[[ INFORMATION PROVIDED, beginning ]]
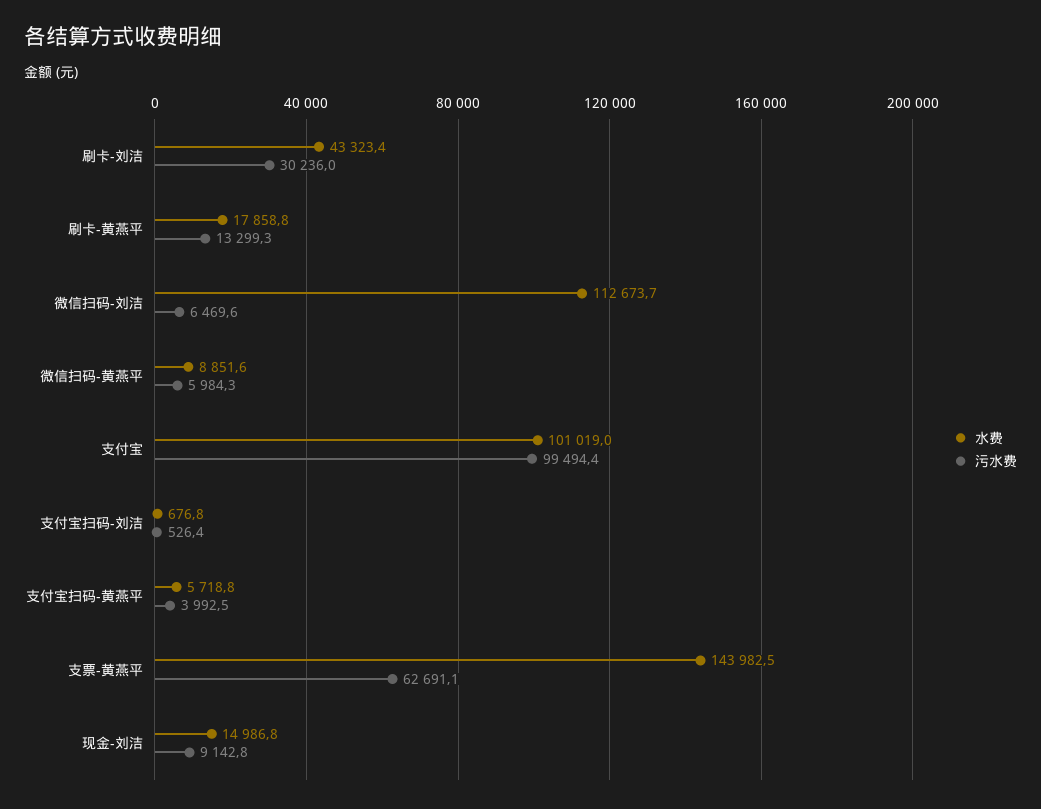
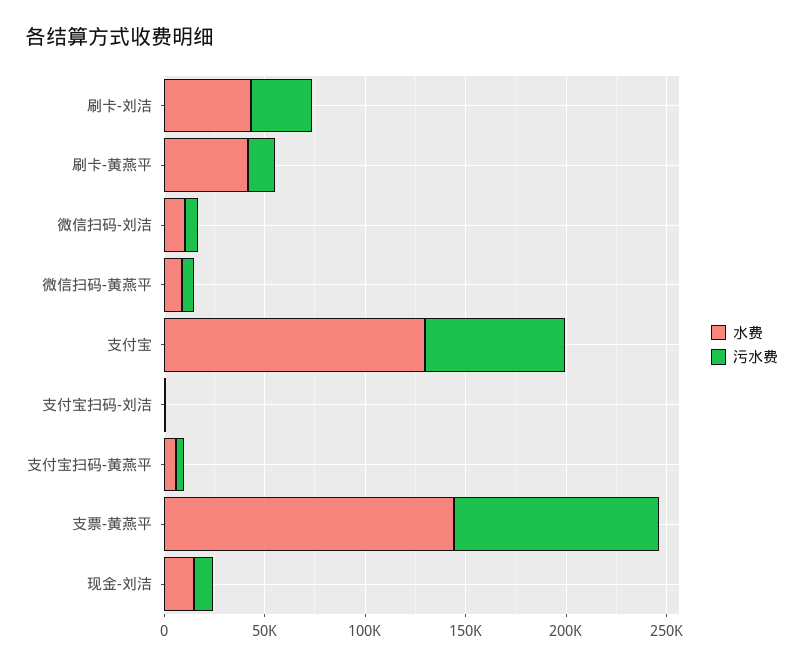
水费, 刷卡-黄燕平: 17858.8 -> 40000
水费, 微信扫码-刘洁: 112673.7 -> 10000
水费, 支付宝: 101019 -> 130000
污水费, 支付宝: 99494.4 -> 70000
污水费, 支票-黄燕平: 62691.1 -> 100000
[[ INFORMATION PROVIDED, end ]]
• _REQUEST_
Return the material verbatim; the images are not to appear in the copy.

• _FINAL ANSWER_
水费, 刷卡-黄燕平: 17858.8 -> 40000
水费, 微信扫码-刘洁: 112673.7 -> 10000
水费, 支付宝: 101019 -> 130000
污水费, 支付宝: 99494.4 -> 70000
污水费, 支票-黄燕平: 62691.1 -> 100000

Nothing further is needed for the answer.